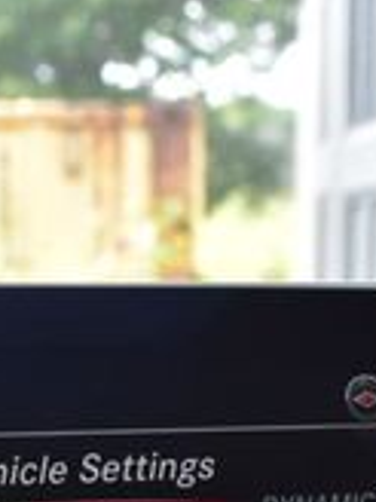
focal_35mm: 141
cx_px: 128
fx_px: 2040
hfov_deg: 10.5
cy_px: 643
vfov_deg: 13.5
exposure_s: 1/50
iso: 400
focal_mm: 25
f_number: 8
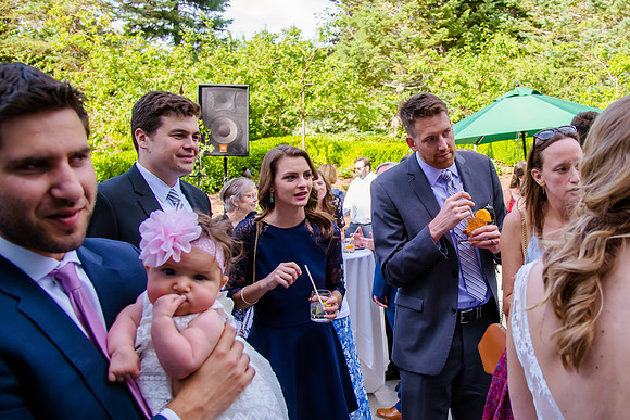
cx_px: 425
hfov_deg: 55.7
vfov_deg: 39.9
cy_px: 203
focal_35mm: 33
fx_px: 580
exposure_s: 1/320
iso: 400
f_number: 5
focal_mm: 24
********
Aim of the task:
In the copy, include each entry exactly as written and none of the pictures.

Final answer:
focal_35mm: 141
cx_px: 128
fx_px: 2040
hfov_deg: 10.5
cy_px: 643
vfov_deg: 13.5
exposure_s: 1/50
iso: 400
focal_mm: 25
f_number: 8
cx_px: 425
hfov_deg: 55.7
vfov_deg: 39.9
cy_px: 203
focal_35mm: 33
fx_px: 580
exposure_s: 1/320
iso: 400
f_number: 5
focal_mm: 24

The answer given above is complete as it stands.